Weil der Friedensprozess in der Ostukraine keine Fortschritte macht, hat Europa seine Wirtschaftssanktionen gegen Russland verlängert. Betroffen sind auch die Erdölförderung in der Arktis und in der Tiefsee sowie die Produktion von Schieferöl. Doch anstatt einzulenken, präsentiert Moskau Prestigeprojekte im hohen Norden und fördert Öl auf Rekordniveau.

Von Andrea Rehmsmeier | 29.06.2016
    LNG-Behältnisse im Hafen Sabetta auf der Halbinsel Jamal.
    Das Großprojekt Jamál LNG am Hafen Sabetta. (picture alliance / Mikhail Voskresenskiy)
    "Wir brauchen ein offenes Gespräch darüber, wo wir heute stehen. Die illegale Annexion der Krim und Sewastopols und der Konflikt in der Ostukraine sind eine Prüfung der Beziehungen zwischen der Europäischen Union und Russland. Russlands Aktionen haben die Prinzipien der europäischen Sicherheitsordnung erschüttert."
    EU-Kommissionspräsident Jean-Claude Juncker auf dem Internationalen Wirtschaftsforum in Sankt Petersburg. Der Friedensprozess in der Ostukraine macht keine Fortschritte, die Krim ist noch immer fest in russischer Hand. Darum hat die Europäische Union ihre Wirtschaftssanktionen verlängert. In bestimmten strategisch wichtigen Branchen wie dem Finanz- und Verteidigungssektor dürfen Europas Unternehmen für weitere sechs Monate keine Geschäfte mit Russland abschließen. Besonders sensibel sind die Handelsbeschränkungen im Energiebereich. Ausgerechnet die innovativen, technologiegetriebenen Bereiche der Rohstoffförderung stehen unter Sanktion – eben diejenigen, auf die Russland angewiesen ist, wenn es auf dem Weltmarkt seine Position als Rohstofflieferant für die Zukunft sichern will: die Erdölförderung in der Arktis und in der Tiefsee sowie die Produktion von Schieferöl.
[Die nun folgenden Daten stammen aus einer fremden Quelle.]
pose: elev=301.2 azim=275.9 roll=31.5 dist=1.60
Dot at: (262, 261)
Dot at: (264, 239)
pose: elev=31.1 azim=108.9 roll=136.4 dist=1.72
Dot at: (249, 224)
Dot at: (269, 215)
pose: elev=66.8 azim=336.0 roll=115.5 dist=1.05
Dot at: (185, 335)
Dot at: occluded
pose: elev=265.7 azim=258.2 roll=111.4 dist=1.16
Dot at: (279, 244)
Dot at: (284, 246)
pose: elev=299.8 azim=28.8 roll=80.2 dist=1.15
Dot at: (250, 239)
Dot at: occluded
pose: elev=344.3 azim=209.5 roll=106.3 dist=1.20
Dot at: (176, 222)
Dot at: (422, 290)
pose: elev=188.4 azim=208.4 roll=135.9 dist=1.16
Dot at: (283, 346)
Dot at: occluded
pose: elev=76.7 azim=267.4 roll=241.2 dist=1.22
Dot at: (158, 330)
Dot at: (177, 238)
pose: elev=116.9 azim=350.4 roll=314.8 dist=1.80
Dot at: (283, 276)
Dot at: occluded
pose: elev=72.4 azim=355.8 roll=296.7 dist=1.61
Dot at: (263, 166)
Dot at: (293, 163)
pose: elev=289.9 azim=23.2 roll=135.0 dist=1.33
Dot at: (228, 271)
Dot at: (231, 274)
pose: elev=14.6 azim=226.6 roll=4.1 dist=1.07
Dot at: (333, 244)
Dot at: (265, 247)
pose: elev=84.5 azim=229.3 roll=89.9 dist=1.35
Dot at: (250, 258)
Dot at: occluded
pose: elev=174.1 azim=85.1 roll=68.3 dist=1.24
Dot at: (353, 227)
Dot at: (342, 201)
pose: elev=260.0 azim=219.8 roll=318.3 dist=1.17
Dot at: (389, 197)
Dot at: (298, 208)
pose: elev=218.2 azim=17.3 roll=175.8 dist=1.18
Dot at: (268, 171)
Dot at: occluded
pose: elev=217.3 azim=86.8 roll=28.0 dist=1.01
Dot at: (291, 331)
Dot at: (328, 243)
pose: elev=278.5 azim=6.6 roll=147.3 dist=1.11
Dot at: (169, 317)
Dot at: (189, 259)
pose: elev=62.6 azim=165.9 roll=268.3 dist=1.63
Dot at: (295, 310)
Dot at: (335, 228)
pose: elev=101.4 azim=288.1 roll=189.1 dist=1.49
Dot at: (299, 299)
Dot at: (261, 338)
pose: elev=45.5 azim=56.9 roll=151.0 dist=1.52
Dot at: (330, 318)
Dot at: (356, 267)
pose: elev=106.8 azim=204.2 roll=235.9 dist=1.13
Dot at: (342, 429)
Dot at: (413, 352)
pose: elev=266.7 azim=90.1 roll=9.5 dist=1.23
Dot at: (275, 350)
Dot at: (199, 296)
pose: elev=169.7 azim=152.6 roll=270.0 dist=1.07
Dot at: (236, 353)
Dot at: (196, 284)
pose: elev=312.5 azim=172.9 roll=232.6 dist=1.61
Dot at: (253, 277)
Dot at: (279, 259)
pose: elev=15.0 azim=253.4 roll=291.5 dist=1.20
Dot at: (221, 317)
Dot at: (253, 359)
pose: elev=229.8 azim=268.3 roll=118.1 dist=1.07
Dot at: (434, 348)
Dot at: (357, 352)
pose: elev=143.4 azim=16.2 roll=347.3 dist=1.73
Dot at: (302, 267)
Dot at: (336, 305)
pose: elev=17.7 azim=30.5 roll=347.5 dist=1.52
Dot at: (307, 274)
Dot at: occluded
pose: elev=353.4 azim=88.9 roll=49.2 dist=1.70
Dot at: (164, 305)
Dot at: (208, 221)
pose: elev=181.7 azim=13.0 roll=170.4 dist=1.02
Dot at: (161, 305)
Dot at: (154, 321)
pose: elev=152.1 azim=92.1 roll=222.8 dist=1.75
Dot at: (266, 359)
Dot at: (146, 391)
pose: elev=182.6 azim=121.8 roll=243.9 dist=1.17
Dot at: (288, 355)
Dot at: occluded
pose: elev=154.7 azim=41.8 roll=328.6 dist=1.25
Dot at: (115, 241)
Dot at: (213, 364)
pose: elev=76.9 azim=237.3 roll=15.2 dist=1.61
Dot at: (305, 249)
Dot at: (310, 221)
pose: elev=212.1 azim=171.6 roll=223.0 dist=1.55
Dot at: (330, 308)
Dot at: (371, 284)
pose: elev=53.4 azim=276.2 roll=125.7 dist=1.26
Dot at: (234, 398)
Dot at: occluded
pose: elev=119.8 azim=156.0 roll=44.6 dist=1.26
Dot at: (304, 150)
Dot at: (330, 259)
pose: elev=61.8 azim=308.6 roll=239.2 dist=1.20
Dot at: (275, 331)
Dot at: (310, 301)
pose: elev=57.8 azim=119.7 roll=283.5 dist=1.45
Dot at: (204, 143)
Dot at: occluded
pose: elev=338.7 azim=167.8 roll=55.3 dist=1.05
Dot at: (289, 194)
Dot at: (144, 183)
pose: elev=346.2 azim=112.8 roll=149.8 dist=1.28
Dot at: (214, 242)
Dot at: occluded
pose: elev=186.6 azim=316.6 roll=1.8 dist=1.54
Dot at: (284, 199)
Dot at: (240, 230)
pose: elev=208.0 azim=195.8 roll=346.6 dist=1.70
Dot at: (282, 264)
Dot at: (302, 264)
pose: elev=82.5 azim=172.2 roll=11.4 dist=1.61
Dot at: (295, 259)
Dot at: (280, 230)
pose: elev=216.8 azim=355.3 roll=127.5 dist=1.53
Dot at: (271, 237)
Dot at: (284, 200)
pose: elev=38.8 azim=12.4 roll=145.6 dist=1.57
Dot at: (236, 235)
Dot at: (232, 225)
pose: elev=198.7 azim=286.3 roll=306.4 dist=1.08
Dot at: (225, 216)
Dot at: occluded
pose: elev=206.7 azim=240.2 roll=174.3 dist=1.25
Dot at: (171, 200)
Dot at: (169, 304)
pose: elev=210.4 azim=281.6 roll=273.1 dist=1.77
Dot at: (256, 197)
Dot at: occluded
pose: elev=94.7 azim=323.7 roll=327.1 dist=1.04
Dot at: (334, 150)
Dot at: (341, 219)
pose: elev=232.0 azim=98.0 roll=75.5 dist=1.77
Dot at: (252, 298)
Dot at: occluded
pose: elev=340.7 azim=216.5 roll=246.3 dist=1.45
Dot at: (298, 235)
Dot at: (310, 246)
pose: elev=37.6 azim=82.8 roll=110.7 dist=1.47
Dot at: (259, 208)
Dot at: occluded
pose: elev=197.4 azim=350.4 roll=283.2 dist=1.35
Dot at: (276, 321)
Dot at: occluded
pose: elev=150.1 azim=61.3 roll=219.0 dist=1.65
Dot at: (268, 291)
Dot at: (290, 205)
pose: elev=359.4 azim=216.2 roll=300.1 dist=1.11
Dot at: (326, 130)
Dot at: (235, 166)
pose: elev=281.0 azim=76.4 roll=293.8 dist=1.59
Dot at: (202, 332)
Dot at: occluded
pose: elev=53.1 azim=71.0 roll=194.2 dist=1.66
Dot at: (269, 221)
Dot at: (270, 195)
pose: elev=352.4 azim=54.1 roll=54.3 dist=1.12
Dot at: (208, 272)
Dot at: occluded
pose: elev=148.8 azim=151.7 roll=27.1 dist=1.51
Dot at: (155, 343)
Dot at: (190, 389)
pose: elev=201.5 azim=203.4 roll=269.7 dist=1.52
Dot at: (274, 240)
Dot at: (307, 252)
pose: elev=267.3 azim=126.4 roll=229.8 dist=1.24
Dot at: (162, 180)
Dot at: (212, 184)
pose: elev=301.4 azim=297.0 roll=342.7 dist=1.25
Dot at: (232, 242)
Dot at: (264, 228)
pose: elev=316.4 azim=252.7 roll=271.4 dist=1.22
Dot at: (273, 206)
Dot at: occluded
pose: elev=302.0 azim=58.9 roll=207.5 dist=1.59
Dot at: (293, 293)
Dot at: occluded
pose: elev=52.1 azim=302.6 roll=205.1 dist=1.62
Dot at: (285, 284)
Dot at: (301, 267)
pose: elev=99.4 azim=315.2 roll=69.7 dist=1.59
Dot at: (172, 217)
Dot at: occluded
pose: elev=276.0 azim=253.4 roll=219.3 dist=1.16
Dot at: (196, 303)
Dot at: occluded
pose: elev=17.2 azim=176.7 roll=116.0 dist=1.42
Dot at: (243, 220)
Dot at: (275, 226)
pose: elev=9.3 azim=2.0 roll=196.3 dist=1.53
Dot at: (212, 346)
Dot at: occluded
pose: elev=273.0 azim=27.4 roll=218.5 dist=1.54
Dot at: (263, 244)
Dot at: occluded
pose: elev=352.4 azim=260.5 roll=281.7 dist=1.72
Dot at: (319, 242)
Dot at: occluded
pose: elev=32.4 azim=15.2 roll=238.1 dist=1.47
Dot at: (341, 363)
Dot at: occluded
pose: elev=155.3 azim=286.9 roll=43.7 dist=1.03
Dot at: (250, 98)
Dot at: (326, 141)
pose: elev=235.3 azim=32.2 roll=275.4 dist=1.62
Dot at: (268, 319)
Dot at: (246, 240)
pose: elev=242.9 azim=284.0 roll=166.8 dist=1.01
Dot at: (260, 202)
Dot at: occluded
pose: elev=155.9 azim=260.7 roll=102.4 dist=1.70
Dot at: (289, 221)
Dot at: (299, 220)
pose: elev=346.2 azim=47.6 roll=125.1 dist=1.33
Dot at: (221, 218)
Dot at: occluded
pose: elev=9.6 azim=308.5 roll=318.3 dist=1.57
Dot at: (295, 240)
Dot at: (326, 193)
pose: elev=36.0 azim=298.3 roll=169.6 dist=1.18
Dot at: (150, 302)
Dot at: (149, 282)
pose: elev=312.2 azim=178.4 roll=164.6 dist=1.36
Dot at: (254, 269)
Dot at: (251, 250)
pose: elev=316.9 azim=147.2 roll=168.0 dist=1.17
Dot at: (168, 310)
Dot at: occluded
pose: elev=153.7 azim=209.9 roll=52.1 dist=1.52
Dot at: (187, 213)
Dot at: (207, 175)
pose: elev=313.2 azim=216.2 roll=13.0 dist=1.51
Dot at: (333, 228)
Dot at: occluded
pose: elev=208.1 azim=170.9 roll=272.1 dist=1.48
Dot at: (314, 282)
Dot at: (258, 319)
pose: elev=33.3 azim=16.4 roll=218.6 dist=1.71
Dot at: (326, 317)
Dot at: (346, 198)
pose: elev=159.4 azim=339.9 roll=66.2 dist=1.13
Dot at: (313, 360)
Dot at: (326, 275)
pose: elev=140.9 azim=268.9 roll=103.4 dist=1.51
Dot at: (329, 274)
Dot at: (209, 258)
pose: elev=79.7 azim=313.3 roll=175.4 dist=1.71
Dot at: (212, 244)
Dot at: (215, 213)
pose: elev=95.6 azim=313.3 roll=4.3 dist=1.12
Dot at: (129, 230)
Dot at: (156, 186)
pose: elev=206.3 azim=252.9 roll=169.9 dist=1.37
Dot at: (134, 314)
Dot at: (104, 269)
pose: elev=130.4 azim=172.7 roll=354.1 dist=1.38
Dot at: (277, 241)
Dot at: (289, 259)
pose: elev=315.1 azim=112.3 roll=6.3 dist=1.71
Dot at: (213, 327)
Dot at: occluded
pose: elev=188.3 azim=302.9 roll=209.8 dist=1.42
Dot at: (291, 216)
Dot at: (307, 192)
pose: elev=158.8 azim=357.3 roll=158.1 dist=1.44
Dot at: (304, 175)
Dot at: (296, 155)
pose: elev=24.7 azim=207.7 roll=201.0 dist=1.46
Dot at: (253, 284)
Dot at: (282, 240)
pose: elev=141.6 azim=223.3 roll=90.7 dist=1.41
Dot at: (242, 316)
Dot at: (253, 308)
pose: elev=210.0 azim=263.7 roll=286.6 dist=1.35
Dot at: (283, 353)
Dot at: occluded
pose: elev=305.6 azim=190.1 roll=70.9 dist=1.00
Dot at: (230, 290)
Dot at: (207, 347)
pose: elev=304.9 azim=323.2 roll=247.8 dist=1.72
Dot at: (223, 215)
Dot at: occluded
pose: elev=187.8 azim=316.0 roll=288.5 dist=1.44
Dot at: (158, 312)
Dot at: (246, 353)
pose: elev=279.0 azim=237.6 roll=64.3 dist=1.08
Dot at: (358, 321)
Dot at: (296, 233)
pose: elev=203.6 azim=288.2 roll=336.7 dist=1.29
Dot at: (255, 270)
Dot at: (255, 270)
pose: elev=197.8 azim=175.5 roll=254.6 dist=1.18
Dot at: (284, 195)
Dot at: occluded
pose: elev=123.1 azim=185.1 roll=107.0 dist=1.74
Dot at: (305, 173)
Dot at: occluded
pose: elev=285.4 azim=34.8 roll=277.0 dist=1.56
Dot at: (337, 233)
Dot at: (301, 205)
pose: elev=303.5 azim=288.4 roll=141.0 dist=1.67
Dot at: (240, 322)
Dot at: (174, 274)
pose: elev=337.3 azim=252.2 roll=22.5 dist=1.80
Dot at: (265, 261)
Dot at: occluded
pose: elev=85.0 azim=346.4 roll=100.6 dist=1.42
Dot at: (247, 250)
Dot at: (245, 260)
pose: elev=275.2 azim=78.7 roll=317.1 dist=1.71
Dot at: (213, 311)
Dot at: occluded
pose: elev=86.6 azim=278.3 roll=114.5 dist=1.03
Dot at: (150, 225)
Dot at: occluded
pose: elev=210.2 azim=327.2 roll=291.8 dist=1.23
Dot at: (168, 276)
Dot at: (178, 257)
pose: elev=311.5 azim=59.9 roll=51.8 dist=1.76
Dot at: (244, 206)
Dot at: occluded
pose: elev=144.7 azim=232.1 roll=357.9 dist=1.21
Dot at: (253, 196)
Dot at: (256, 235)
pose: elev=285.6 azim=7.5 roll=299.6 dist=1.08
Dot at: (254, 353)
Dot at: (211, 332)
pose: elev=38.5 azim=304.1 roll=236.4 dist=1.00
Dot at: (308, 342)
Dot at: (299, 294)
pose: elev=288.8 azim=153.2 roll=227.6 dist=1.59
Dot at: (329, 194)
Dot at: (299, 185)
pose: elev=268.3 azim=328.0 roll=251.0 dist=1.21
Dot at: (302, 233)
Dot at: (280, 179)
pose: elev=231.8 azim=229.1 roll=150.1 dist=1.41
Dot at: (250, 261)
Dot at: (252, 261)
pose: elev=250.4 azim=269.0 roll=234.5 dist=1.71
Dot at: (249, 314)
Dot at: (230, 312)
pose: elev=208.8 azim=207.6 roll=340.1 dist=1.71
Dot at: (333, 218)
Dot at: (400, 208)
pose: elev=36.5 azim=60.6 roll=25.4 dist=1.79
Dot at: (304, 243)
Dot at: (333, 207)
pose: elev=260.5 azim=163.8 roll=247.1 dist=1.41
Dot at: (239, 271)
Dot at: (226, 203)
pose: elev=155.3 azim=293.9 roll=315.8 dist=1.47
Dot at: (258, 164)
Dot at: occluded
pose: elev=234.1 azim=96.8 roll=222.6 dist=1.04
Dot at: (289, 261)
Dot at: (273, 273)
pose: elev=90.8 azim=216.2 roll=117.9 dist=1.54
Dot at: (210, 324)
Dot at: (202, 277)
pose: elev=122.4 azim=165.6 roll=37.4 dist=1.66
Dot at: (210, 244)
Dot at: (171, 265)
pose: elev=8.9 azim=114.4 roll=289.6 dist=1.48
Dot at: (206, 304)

    Unumstritten ist die neue Sanktionsrunde auch in Europa nicht: Schließlich soll ein politischer Konflikt gelöst werden durch den Eingriff in Wirtschaftsbeziehungen, die für beide Handelspartner von strategischer Bedeutung sind – zumal in einer Zeit, in der die Märkte durch die niedrigen Rohstoffpreise und die allgemeine Krisenstimmung ohnehin erschüttert sind. Und tatsächlich: In Russland, Europas krisengeschütteltem Rohstofflieferanten, ist die Sanktionsstrategie ein Rezept mit Risiken und Nebenwirkungen.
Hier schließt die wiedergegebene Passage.